Cho Sung-min

Personal information
- Nationality: South Korea
- Born: 29 January 1987 (age 39) Seoul, South Korea
- Height: 1.77 m (5 ft 10 in)
- Weight: 68 kg (150 lb)

Korean name
- Hangul: 조성민
- RR: Jo Seongmin
- MR: Cho Sŏngmin

Sailing career
- Sport: Sailing
- Club: Su-Young Man Yachting Center
- Class(es): Dinghy, match race

Medal record
Men's sailing
Representing South Korea
Asian Games
| Bronze medal – third place | 2010 Guangzhou | Match racing |
| Silver medal – second place | 2014 Incheon | Match racing |

= Cho Sung-min (sailor) =

South Korean sailor

Cho Sung-min (born January 29, 1987, in Seoul) is a South Korean sailor, who specialized in two-person dinghy (470) and open match racing classes. He claimed a bronze medal, as a member of the South Korean sailing team, in match racing at the 2010 Asian Games, and later represented South Korea at the 2012 Summer Olympics. As of September 2013, Cho is ranked no. 134 in the world for two-person dinghy class by the International Sailing Federation.

Cho made his official debut at the 2010 Asian Games in Guangzhou, where he captured a bronze medal for the South Korean team in a match duel against the host nation China with a scintillating record of 3–1.
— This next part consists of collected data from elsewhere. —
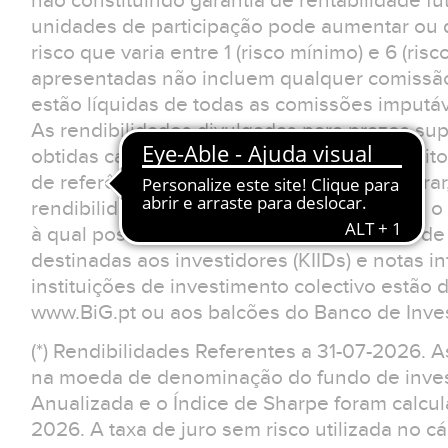
não constituindo garantia de rentabilidade fu
unidades de participação pode aumentar ou d
risco que varia entre 1 (risco mínimo) e 6 (ris
apresentadas não incluem qualquer comissão
estão líquidas de todas as comissões imputá
As rendibilidades divulgadas para prazos sup
obtidas caso o investimento tivesse sido feit
de referência. O investidor deverá considerar
rendibilidades apresentadas não reflectem o 
à qual possa estar sujeito.Os documentos d
destinadas aos investidores (KIIDs) e notas 
instituições de investimento colectivo estão 
www.BiG.pt ou aos balcões do Banco de Inves
(*) Rendibilidades Referentes a 31-07-2026. 
na moeda de denominação do fundo de invest
Anualizada e o Índice de Sharpe foram calcul
2026. A taxa de juro sem risco utilizada no cá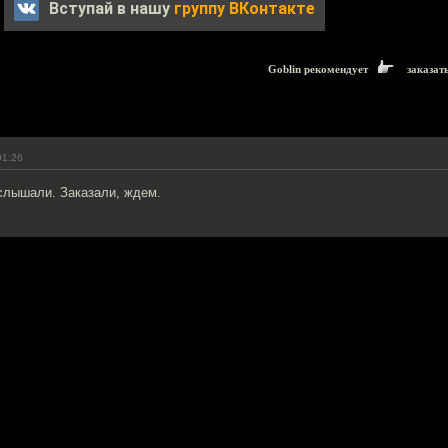
Вступай в нашу
группу ВКонтакте
Goblin рекомендует
заказат
01:26
 слышали. Заказали, ждем.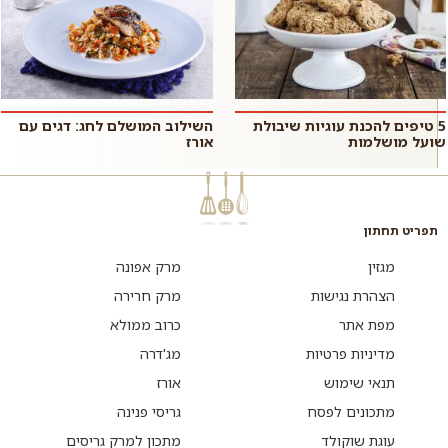
5 טיפים להכנת עוגיות שיבולת
השילוב המושלם לחג: דגים עם
שועל מושלמות
אורז
תפריט תחתון
מגזין
מרק אפונה
הצהרת נגישות
מרק חרירה
מפת אתר
כרוב ממולא
מדיניות פרטיות
מג'דרה
תנאי שימוש
אורז
מתכונים לפסח
גריסי פנינה
עוגת שוקולד
מתכון למרק גריסים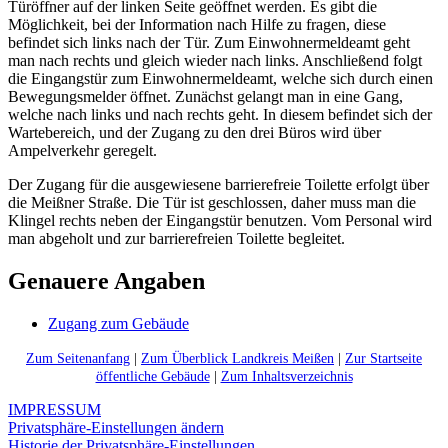
Türöffner auf der linken Seite geöffnet werden. Es gibt die
Möglichkeit, bei der Information nach Hilfe zu fragen, diese
befindet sich links nach der Tür. Zum Einwohnermeldeamt geht
man nach rechts und gleich wieder nach links. Anschließend folgt
die Eingangstür zum Einwohnermeldeamt, welche sich durch einen
Bewegungsmelder öffnet. Zunächst gelangt man in eine Gang,
welche nach links und nach rechts geht. In diesem befindet sich der
Wartebereich, und der Zugang zu den drei Büros wird über
Ampelverkehr geregelt.
Der Zugang für die ausgewiesene barrierefreie Toilette erfolgt über
die Meißner Straße. Die Tür ist geschlossen, daher muss man die
Klingel rechts neben der Eingangstür benutzen. Vom Personal wird
man abgeholt und zur barrierefreien Toilette begleitet.
Genauere Angaben
Zugang zum Gebäude
Zum Seitenanfang
|
Zum Überblick Landkreis Meißen
|
Zur Startseite
öffentliche Gebäude
|
Zum Inhaltsverzeichnis
IMPRESSUM
Privatsphäre-Einstellungen ändern
Historie der Privatsphäre-Einstellungen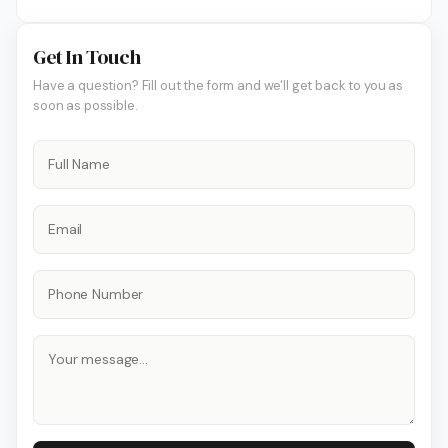
Get In Touch
Have a question? Fill out the form and we'll get back to you as
soon as possible.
At the 2012 Summer Olympics in London, Cho competed as a boat crew member in the men's 470 class after receiving a berth from the World Championships in Barcelona, Spain. Teaming with his partner and skipper Park Gun-woo in the opening series, Cho pulled off a twenty-second-place finish in a fleet of twenty-seven boats with an accumulated net score of 169 points.